Guardando alla primavera
“La Germania ha iniziato la costruzione di quattro terminal galleggianti per importare gas liquefatto e due siti permanenti su terraferma – ricorda ancora il gestore di M&G Investments – Il ministro dell’economia tedesco spera che due dei quattro siti galleggianti possano essere operativi prima della fine dell’anno. Sono stati firmati contratti con il Qatar, l’Azerbaijan, il Canada e gli USA per consegne di gas naturale liquefatto (LNG). Resta da vedere quanto rapidamente possa essere messa in opera l’infrastruttura per cominciare a ricevere le consegne. Italia, Francia, Grecia, Olanda e Polonia stanno anch’esse costruendo nuovi impianti LNG per compensare i flussi limitati di gas dalla Russia. Malgrado quest’inverno sarà probabilmente difficile per i consumatori, così come per le industrie in tutta Europa, tra un anno esatto dovremmo essere in una posizione molto migliore, poiché le importazioni di energia non saranno così concentrate da un solo produttore e l’infrastruttura che consentirà di avere una maggiore flessibilità sarà operativa”.
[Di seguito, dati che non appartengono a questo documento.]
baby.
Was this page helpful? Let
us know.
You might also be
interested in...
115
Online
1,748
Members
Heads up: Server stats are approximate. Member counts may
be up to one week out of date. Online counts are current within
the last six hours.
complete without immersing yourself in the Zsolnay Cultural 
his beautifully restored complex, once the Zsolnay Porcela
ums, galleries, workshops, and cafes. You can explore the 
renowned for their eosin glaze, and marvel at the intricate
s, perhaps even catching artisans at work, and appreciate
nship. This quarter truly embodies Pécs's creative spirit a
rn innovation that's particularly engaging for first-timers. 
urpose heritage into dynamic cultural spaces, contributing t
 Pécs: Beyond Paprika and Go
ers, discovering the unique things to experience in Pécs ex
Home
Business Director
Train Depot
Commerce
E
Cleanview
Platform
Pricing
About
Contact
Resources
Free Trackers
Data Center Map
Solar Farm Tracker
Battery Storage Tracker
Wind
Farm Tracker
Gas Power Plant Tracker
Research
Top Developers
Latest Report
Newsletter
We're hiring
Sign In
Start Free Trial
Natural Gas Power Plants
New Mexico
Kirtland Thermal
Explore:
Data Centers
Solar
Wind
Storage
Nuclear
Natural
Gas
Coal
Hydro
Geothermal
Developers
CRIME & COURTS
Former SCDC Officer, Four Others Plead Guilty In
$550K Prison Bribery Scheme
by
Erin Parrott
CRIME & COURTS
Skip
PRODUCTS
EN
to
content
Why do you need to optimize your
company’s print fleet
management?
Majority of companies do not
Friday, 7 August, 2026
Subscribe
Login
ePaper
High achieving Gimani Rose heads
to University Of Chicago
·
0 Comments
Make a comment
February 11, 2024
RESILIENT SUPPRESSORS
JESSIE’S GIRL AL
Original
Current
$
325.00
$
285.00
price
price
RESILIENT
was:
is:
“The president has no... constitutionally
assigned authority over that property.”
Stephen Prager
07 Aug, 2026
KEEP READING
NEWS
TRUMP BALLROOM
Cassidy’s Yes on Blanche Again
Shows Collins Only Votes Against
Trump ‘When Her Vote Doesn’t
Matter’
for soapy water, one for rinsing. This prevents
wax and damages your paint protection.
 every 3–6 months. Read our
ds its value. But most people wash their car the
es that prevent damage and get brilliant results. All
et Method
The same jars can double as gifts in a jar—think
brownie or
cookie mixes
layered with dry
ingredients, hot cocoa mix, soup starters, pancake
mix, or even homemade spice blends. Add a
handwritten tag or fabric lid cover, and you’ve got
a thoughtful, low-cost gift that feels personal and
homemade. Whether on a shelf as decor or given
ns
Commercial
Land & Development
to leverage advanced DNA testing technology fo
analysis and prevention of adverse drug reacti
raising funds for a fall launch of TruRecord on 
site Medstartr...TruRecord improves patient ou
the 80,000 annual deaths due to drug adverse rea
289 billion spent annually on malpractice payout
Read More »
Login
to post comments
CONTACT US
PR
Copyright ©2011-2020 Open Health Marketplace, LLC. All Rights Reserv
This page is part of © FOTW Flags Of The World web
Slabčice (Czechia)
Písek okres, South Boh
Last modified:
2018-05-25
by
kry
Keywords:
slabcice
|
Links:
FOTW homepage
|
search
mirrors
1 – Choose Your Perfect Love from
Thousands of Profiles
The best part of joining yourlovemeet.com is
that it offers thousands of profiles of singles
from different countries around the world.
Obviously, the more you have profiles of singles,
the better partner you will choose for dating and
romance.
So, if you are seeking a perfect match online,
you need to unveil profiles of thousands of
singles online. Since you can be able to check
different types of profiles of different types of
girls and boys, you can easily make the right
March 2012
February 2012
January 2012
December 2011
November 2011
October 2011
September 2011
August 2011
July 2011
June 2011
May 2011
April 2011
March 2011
I vincitori di lungo termine saranno le aziende che possono beneficiare del piano della Commissione Europea RePowerEU.
“Il piano aiuterà a promuovere la sicurezza energetica e stimolerà il raggiungimento degli obiettivi di decarbonizzazione dell’Unione – conclude Somel – Nonostante l’UE avesse già in essere un piano di decarbonizzazione, questi traguardi saranno anticipati a causa dell’immediatezza creata dall’invasione russa dell’Ucraina. Come parte del piano di diversificazione delle fonti energetiche, l’UE propone di aumentare al 45% l’obiettivo di energia pulita per il 2030 dall’attuale 40%. Inoltre, metterà a disposizione un capitale fino a 210 miliardi di euro oltre a un piano per ridurre la burocrazia, in modo da portare a termine molto più rapidamente i progetti nel solare e nell’eolico. Tutto questo favorirà dunque le utility che si concentrano sull’energia rinnovabile e le aziende che forniscono strumentazione e attrezzature per le centrali solari o le pale eoliche”.